Though the People’s Republics were initially headed by a mixture of local separatist activists and incomers from Russia involved in the 2014 unrest, the Kremlin worked to replace unpredictable local firebrands with pliable functionaries.
Analysts attributed the murky assassination of Donetsk People’s Republic prime minister Alexander Zakharchenko in 2018, and the forced ouster of his Luhansk counterpart Igor Plotnitsky the year before to power struggles, as independent-minded leaders were replaced by Moscow’s preferred candidates.
Likewise, Igor Girkin, who also goes by the alias Strelkov, the nationalist paramilitary commander who played a crucial role in creating the People’s Republics and allegedly commanded the shooting down of MH-17, is now largely sidelined from political life in Russia.
“Previously, there were leaders in the Donbas who were more independent minded, or at least focussed on enriching themselves,” said Nikolaus von Twickel, a Berlin-based Eastern Ukraine analyst.
“But they were sidelined or replaced. Now, the leaders are essentially puppets of Moscow.”
Today, von Twickel noted, both People’s Republics are dominated by defected former officers of the SBU, Ukraine’s internal security service, many of whom have close ties to their colleagues in the Russian FSB.
Officially, Russia remains committed to the Donbas returning to Ukrainian sovereignty with extensive autonomy, under the 2015 Minsk Agreements.
But the People’s Republics’ leaders themselves have tended to prefer outright annexation by Moscow.
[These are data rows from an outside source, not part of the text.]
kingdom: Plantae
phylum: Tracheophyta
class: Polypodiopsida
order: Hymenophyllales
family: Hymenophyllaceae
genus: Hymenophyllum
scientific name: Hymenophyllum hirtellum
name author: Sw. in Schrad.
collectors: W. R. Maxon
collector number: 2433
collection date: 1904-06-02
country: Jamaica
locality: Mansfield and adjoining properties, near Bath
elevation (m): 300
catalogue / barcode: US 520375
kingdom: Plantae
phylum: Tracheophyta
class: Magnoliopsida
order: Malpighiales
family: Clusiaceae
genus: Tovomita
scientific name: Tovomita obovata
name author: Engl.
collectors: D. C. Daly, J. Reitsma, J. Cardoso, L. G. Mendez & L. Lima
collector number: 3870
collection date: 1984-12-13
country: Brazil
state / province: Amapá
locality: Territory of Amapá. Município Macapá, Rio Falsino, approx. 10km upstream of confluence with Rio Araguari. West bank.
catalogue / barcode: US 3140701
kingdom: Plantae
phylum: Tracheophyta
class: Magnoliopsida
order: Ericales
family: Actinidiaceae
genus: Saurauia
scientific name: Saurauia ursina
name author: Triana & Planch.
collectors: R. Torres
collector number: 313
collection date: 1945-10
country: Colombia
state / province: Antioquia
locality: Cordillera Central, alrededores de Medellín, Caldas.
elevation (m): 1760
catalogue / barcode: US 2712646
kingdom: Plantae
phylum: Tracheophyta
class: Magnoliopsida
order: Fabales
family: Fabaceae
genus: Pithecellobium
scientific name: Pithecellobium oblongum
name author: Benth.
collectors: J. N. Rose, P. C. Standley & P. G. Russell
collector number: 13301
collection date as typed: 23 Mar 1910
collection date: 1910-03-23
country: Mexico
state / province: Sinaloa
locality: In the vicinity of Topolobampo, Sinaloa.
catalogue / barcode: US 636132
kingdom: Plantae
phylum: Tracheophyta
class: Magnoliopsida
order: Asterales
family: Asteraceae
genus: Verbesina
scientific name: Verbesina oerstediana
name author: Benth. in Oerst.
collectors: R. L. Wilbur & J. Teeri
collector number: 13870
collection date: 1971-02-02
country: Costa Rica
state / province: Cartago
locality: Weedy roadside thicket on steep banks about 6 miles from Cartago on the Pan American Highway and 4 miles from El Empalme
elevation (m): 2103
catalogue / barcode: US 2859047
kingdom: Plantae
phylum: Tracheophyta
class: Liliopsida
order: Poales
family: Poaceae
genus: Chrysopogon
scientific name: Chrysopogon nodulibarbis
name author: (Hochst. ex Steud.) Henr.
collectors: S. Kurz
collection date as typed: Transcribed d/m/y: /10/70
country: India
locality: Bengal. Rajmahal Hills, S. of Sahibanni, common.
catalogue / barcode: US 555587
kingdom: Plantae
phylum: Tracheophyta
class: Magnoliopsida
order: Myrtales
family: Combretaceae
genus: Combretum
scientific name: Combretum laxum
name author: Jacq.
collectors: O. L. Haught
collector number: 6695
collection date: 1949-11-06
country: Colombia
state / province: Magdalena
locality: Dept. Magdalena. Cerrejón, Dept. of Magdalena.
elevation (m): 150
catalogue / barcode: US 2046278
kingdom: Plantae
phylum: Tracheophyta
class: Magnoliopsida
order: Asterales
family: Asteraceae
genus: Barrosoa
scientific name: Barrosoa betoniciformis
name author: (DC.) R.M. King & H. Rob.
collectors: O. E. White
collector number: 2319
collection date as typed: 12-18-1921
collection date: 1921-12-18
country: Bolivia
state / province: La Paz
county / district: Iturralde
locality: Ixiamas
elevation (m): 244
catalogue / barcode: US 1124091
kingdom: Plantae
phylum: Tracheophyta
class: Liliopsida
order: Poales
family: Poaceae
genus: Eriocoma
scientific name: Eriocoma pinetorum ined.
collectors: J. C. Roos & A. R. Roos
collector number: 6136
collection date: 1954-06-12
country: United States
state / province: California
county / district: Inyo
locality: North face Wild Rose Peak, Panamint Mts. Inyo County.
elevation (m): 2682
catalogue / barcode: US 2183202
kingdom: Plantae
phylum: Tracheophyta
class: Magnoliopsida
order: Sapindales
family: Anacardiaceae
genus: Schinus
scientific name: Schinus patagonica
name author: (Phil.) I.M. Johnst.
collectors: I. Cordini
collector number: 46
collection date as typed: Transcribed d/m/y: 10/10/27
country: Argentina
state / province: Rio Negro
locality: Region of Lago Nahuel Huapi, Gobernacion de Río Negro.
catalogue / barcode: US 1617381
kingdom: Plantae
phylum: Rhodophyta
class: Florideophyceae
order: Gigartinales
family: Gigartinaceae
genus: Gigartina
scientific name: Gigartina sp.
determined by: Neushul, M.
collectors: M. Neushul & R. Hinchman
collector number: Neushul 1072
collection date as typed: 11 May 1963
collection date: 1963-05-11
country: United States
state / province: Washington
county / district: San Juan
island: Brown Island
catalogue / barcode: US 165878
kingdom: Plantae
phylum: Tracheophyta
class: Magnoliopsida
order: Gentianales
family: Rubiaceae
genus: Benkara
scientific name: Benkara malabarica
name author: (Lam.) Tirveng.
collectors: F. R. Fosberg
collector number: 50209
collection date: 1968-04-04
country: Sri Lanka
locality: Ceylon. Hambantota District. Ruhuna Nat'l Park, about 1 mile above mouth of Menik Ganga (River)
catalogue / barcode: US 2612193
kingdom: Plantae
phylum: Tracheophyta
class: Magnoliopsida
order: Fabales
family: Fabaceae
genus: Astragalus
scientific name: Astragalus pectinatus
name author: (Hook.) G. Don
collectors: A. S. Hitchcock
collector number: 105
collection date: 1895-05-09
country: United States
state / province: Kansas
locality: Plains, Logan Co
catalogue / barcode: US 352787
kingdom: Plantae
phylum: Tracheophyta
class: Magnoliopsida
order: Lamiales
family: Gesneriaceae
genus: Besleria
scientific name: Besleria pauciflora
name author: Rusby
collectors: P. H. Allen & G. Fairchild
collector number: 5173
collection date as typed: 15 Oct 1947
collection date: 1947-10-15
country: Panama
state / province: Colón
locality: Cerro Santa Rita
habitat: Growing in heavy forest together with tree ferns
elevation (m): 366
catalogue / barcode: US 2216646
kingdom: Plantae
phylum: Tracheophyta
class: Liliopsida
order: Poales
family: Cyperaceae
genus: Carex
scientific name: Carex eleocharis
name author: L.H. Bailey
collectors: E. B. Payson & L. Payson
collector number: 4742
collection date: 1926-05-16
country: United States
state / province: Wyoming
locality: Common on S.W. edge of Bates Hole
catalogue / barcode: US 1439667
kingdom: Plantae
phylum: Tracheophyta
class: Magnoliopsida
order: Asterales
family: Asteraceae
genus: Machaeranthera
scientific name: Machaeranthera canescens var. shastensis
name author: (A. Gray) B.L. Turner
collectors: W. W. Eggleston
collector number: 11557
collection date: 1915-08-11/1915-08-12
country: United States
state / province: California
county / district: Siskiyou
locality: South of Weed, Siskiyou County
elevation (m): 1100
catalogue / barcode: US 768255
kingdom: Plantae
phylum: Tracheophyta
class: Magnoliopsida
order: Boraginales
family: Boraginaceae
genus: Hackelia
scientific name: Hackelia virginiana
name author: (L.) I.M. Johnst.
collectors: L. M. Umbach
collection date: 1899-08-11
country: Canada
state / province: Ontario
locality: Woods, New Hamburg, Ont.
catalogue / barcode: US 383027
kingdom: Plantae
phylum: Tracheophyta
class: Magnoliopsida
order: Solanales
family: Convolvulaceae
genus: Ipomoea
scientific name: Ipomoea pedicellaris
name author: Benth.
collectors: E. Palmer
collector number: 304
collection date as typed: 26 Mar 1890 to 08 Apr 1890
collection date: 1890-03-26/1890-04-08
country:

With Ukrainian President Volodymyr Zelenskiy ruling out the direct negotiations with the separatists required under the Minsk agreements, Borodai and others see an opening to push for a decisive break with Ukraine for the Donbas.
Simultaneously, Moscow’s commitment to the Minsk process has been called into question by increasingly aggressive rhetoric in Russia.
On Tuesday, Putin claimed that Kyiv was committing "genocide" in the region, while Russian state media aired a number of programs purportedly showing secret mass graves in the region and the potential for Ukrainian forces to use chemical weapons against the people of the Donbas.
With major ceasefire violations occurring on Thursday at Stanitsa Luhanska, one of the few operational crossing points between separatist- and Kyiv-held territory, Borodai and other senior Donbas officials have warned Moscow that a new confrontation with Ukraine is “inevitable.”
Speaking to The Moscow Times, Borodai was careful not to criticize Putin personally, but said that certain Russian officials were “naive” for believing Ukraine would implement the Minsk agreements in the future.
“Of course, we should have recognized the Donbas earlier, but because of certain tactical decisions, the political will was not there,” he said.
“Within the Russian establishment, there are those who say we should implement Minsk, that we shouldn't bury them. But you can’t bury something that was never alive.”
Even so, with Putin having told German Chancellor Olaf Scholz on Tuesday that he would not recognize the Donbas republics for the time being, the separatist movement’s leaders' influence on the Kremlin seems more limited than ever.
“I don’t think Putin will drag out the decision [on the Donbas],” said Borodai.
“But of course, I can’t speak for him.”